**Work required:** Would you give the entries below again, precisely as they are written?

**Records for processing:**

'''

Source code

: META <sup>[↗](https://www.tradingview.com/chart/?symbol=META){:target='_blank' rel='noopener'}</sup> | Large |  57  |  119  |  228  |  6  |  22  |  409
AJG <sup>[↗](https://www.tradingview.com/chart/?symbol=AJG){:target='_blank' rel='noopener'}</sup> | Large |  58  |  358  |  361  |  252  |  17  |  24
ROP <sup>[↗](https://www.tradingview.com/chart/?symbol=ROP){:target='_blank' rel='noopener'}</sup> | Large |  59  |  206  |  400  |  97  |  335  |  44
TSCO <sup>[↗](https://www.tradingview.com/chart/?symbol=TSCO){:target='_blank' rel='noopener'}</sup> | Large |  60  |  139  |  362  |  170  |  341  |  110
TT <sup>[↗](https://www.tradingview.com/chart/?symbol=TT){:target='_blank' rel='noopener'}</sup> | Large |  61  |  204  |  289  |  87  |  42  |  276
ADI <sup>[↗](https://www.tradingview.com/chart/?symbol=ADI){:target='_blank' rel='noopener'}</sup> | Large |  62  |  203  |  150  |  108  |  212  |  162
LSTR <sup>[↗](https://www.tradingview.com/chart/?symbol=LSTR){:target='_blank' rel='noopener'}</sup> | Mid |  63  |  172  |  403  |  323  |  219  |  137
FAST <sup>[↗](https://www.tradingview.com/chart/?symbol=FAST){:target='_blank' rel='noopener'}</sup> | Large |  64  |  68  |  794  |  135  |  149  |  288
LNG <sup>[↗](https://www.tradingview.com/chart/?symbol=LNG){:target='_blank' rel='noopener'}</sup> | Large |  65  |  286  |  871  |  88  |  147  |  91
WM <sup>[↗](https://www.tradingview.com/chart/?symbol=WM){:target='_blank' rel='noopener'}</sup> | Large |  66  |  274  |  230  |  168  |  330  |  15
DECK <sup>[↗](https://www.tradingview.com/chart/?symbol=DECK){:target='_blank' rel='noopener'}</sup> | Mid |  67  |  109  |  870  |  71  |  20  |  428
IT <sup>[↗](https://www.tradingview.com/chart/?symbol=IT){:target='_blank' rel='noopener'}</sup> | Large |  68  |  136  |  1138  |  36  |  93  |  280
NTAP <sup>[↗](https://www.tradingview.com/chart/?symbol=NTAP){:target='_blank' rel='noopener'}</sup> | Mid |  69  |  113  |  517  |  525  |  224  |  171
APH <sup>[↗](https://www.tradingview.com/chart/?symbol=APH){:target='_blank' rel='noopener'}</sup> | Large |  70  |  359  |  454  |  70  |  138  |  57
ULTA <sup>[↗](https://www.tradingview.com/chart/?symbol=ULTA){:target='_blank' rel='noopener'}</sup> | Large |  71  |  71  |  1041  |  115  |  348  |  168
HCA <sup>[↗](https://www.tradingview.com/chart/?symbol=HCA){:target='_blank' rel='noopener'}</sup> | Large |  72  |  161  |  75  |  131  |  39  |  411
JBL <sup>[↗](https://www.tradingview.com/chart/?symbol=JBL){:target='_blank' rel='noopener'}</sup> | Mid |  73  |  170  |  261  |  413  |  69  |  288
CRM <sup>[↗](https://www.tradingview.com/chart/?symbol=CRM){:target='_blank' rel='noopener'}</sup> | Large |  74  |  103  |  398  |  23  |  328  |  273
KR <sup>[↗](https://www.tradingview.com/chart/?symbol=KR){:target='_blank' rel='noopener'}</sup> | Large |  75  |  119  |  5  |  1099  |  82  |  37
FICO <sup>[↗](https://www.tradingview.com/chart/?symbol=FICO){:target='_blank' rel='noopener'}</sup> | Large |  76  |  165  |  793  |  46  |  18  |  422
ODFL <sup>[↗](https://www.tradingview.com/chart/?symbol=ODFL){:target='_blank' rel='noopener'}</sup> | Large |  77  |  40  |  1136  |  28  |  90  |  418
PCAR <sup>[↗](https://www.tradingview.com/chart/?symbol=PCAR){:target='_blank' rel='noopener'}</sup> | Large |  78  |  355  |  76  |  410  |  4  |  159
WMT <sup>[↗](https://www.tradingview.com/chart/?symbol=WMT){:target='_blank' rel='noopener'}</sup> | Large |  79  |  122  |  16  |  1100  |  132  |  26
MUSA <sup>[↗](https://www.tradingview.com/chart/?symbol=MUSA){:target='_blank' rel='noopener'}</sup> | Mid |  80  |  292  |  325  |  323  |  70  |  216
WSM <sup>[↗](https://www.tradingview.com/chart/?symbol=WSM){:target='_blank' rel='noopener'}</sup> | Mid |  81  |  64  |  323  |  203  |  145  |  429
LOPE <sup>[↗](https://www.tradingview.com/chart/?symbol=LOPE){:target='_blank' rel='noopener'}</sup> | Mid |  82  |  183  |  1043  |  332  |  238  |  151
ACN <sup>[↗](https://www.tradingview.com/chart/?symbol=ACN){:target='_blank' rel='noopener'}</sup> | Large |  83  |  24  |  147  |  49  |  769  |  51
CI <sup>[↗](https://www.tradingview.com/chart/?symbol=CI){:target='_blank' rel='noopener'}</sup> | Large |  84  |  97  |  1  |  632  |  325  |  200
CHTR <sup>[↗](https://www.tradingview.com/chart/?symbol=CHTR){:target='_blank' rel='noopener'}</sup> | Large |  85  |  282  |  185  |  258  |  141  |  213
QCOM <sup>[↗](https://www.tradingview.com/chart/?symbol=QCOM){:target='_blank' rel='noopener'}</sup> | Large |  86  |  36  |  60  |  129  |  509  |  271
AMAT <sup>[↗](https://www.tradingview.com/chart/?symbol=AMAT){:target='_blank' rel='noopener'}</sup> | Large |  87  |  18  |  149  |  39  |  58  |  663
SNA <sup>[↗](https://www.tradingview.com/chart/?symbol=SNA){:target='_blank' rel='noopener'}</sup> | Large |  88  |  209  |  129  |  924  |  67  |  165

'''

**Result of the task:**
Source code

: META <sup>[↗](https://www.tradingview.com/chart/?symbol=META){:target='_blank' rel='noopener'}</sup> | Large |  57  |  119  |  228  |  6  |  22  |  409
AJG <sup>[↗](https://www.tradingview.com/chart/?symbol=AJG){:target='_blank' rel='noopener'}</sup> | Large |  58  |  358  |  361  |  252  |  17  |  24
ROP <sup>[↗](https://www.tradingview.com/chart/?symbol=ROP){:target='_blank' rel='noopener'}</sup> | Large |  59  |  206  |  400  |  97  |  335  |  44
TSCO <sup>[↗](https://www.tradingview.com/chart/?symbol=TSCO){:target='_blank' rel='noopener'}</sup> | Large |  60  |  139  |  362  |  170  |  341  |  110
TT <sup>[↗](https://www.tradingview.com/chart/?symbol=TT){:target='_blank' rel='noopener'}</sup> | Large |  61  |  204  |  289  |  87  |  42  |  276
ADI <sup>[↗](https://www.tradingview.com/chart/?symbol=ADI){:target='_blank' rel='noopener'}</sup> | Large |  62  |  203  |  150  |  108  |  212  |  162
LSTR <sup>[↗](https://www.tradingview.com/chart/?symbol=LSTR){:target='_blank' rel='noopener'}</sup> | Mid |  63  |  172  |  403  |  323  |  219  |  137
FAST <sup>[↗](https://www.tradingview.com/chart/?symbol=FAST){:target='_blank' rel='noopener'}</sup> | Large |  64  |  68  |  794  |  135  |  149  |  288
LNG <sup>[↗](https://www.tradingview.com/chart/?symbol=LNG){:target='_blank' rel='noopener'}</sup> | Large |  65  |  286  |  871  |  88  |  147  |  91
WM <sup>[↗](https://www.tradingview.com/chart/?symbol=WM){:target='_blank' rel='noopener'}</sup> | Large |  66  |  274  |  230  |  168  |  330  |  15
DECK <sup>[↗](https://www.tradingview.com/chart/?symbol=DECK){:target='_blank' rel='noopener'}</sup> | Mid |  67  |  109  |  870  |  71  |  20  |  428
IT <sup>[↗](https://www.tradingview.com/chart/?symbol=IT){:target='_blank' rel='noopener'}</sup> | Large |  68  |  136  |  1138  |  36  |  93  |  280
NTAP <sup>[↗](https://www.tradingview.com/chart/?symbol=NTAP){:target='_blank' rel='noopener'}</sup> | Mid |  69  |  113  |  517  |  525  |  224  |  171
APH <sup>[↗](https://www.tradingview.com/chart/?symbol=APH){:target='_blank' rel='noopener'}</sup> | Large |  70  |  359  |  454  |  70  |  138  |  57
ULTA <sup>[↗](https://www.tradingview.com/chart/?symbol=ULTA){:target='_blank' rel='noopener'}</sup> | Large |  71  |  71  |  1041  |  115  |  348  |  168
HCA <sup>[↗](https://www.tradingview.com/chart/?symbol=HCA){:target='_blank' rel='noopener'}</sup> | Large |  72  |  161  |  75  |  131  |  39  |  411
JBL <sup>[↗](https://www.tradingview.com/chart/?symbol=JBL){:target='_blank' rel='noopener'}</sup> | Mid |  73  |  170  |  261  |  413  |  69  |  288
CRM <sup>[↗](https://www.tradingview.com/chart/?symbol=CRM){:target='_blank' rel='noopener'}</sup> | Large |  74  |  103  |  398  |  23  |  328  |  273
KR <sup>[↗](https://www.tradingview.com/chart/?symbol=KR){:target='_blank' rel='noopener'}</sup> | Large |  75  |  119  |  5  |  1099  |  82  |  37
FICO <sup>[↗](https://www.tradingview.com/chart/?symbol=FICO){:target='_blank' rel='noopener'}</sup> | Large |  76  |  165  |  793  |  46  |  18  |  422
ODFL <sup>[↗](https://www.tradingview.com/chart/?symbol=ODFL){:target='_blank' rel='noopener'}</sup> | Large |  77  |  40  |  1136  |  28  |  90  |  418
PCAR <sup>[↗](https://www.tradingview.com/chart/?symbol=PCAR){:target='_blank' rel='noopener'}</sup> | Large |  78  |  355  |  76  |  410  |  4  |  159
WMT <sup>[↗](https://www.tradingview.com/chart/?symbol=WMT){:target='_blank' rel='noopener'}</sup> | Large |  79  |  122  |  16  |  1100  |  132  |  26
MUSA <sup>[↗](https://www.tradingview.com/chart/?symbol=MUSA){:target='_blank' rel='noopener'}</sup> | Mid |  80  |  292  |  325  |  323  |  70  |  216
WSM <sup>[↗](https://www.tradingview.com/chart/?symbol=WSM){:target='_blank' rel='noopener'}</sup> | Mid |  81  |  64  |  323  |  203  |  145  |  429
LOPE <sup>[↗](https://www.tradingview.com/chart/?symbol=LOPE){:target='_blank' rel='noopener'}</sup> | Mid |  82  |  183  |  1043  |  332  |  238  |  151
ACN <sup>[↗](https://www.tradingview.com/chart/?symbol=ACN){:target='_blank' rel='noopener'}</sup> | Large |  83  |  24  |  147  |  49  |  769  |  51
CI <sup>[↗](https://www.tradingview.com/chart/?symbol=CI){:target='_blank' rel='noopener'}</sup> | Large |  84  |  97  |  1  |  632  |  325  |  200
CHTR <sup>[↗](https://www.tradingview.com/chart/?symbol=CHTR){:target='_blank' rel='noopener'}</sup> | Large |  85  |  282  |  185  |  258  |  141  |  213
QCOM <sup>[↗](https://www.tradingview.com/chart/?symbol=QCOM){:target='_blank' rel='noopener'}</sup> | Large |  86  |  36  |  60  |  129  |  509  |  271
AMAT <sup>[↗](https://www.tradingview.com/chart/?symbol=AMAT){:target='_blank' rel='noopener'}</sup> | Large |  87  |  18  |  149  |  39  |  58  |  663
SNA <sup>[↗](https://www.tradingview.com/chart/?symbol=SNA){:target='_blank' rel='noopener'}</sup> | Large |  88  |  209  |  129  |  924  |  67  |  165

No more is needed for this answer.